India was one of the first countries to legalize abortion.
In 1964, Maharashtra Health Minister Shri Shantilala Shah formed a Central Planning Committee to review the existing colonial laws that under Section 312 of the Indian Penal Code had disallowed any induced act of miscarriage.
By 1966, the committee put forward a report to delete Section 312 of IPC and introduce a special law to deal with the termination of pregnancies. This culminated in an exclusive abortion-related legislation: the Medical Termination of Pregnancy (MTP) Act, 1971.
As per this Act:
· A woman can terminate pregnancy on the grounds of it affecting her mental or physical health, being a victim of rape, or health defects in the foetus.
· It is required that if the foetus is less than 12 weeks old, one medical practitioner can permit the abortion, whereas if the foetus is between 12 to 20 weeks old, two medical practitioners are needed to give consent. However, there have been a few cases of courts allowing the termination of pregnancies even after the 20th week.

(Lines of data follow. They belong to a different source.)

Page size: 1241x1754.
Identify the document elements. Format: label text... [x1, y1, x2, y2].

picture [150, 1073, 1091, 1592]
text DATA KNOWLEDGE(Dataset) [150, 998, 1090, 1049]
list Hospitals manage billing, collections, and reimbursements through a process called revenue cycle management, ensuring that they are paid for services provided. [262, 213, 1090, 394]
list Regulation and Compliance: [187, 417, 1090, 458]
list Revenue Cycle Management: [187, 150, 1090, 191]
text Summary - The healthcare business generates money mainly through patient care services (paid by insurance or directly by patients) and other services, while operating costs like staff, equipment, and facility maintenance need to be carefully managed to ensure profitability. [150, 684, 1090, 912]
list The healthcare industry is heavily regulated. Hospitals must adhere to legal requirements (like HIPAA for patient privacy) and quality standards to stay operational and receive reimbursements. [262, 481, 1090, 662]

· There are no legal barriers to access abortion and only the consent of the woman herself is required to conduct one, unless the woman is under the legal age of 18, in which case she requires the consent of a guardian.
The road ahead
According to abortion Laws In India, the MTP Act allows minors to terminate their pregnancies with the consent of their legal guardians. However, the Prevention of Child Sexual Offences (POCSO) Act, 2012 makes it legally obligatory for doctors to report cases of minors getting pregnant to law enforcement authorities.
This not only puts the minor’s anonymity and right to privacy at risk, but could also result in doctors being disincentivized to conduct abortions due to clashes with medical confidentiality ethics.
It is important to note that legislation like the MTP while progressive, is still out of reach of millions of women in rural India, where poverty and inadequate infrastructure limits them from accessing and exercising their rights.